■ WHAT TO DO
Could you please repeat all of the entries exactly as written?

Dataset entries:

*** Block opens ***

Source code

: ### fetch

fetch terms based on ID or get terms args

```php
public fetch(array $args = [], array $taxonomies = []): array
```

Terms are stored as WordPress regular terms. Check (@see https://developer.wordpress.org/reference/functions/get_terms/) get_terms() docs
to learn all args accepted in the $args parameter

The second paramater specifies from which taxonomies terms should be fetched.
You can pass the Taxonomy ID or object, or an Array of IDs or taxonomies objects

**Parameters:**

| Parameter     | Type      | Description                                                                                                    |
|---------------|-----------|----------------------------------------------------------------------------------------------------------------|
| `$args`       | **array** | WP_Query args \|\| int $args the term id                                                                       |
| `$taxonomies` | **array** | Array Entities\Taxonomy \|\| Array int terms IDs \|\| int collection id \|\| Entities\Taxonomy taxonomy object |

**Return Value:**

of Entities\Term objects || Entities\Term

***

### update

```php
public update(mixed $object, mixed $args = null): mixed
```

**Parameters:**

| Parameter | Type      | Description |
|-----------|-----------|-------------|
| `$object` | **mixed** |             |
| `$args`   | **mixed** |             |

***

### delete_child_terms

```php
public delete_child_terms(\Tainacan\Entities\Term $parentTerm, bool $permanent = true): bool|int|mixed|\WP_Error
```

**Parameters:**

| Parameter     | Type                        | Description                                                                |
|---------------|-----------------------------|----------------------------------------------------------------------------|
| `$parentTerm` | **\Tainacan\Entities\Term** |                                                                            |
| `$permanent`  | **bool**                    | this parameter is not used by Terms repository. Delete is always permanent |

*** Block closes ***

■ RESULT
Source code

: ### fetch

fetch terms based on ID or get terms args

```php
public fetch(array $args = [], array $taxonomies = []): array
```

Terms are stored as WordPress regular terms. Check (@see https://developer.wordpress.org/reference/functions/get_terms/) get_terms() docs
to learn all args accepted in the $args parameter

The second paramater specifies from which taxonomies terms should be fetched.
You can pass the Taxonomy ID or object, or an Array of IDs or taxonomies objects

**Parameters:**

| Parameter     | Type      | Description                                                                                                    |
|---------------|-----------|----------------------------------------------------------------------------------------------------------------|
| `$args`       | **array** | WP_Query args \|\| int $args the term id                                                                       |
| `$taxonomies` | **array** | Array Entities\Taxonomy \|\| Array int terms IDs \|\| int collection id \|\| Entities\Taxonomy taxonomy object |

**Return Value:**

of Entities\Term objects || Entities\Term

***

### update

```php
public update(mixed $object, mixed $args = null): mixed
```

**Parameters:**

| Parameter | Type      | Description |
|-----------|-----------|-------------|
| `$object` | **mixed** |             |
| `$args`   | **mixed** |             |

***

### delete_child_terms

```php
public delete_child_terms(\Tainacan\Entities\Term $parentTerm, bool $permanent = true): bool|int|mixed|\WP_Error
```

**Parameters:**

| Parameter     | Type                        | Description                                                                |
|---------------|-----------------------------|----------------------------------------------------------------------------|
| `$parentTerm` | **\Tainacan\Entities\Term** |                                                                            |
| `$permanent`  | **bool**                    | this parameter is not used by Terms repository. Delete is always permanent |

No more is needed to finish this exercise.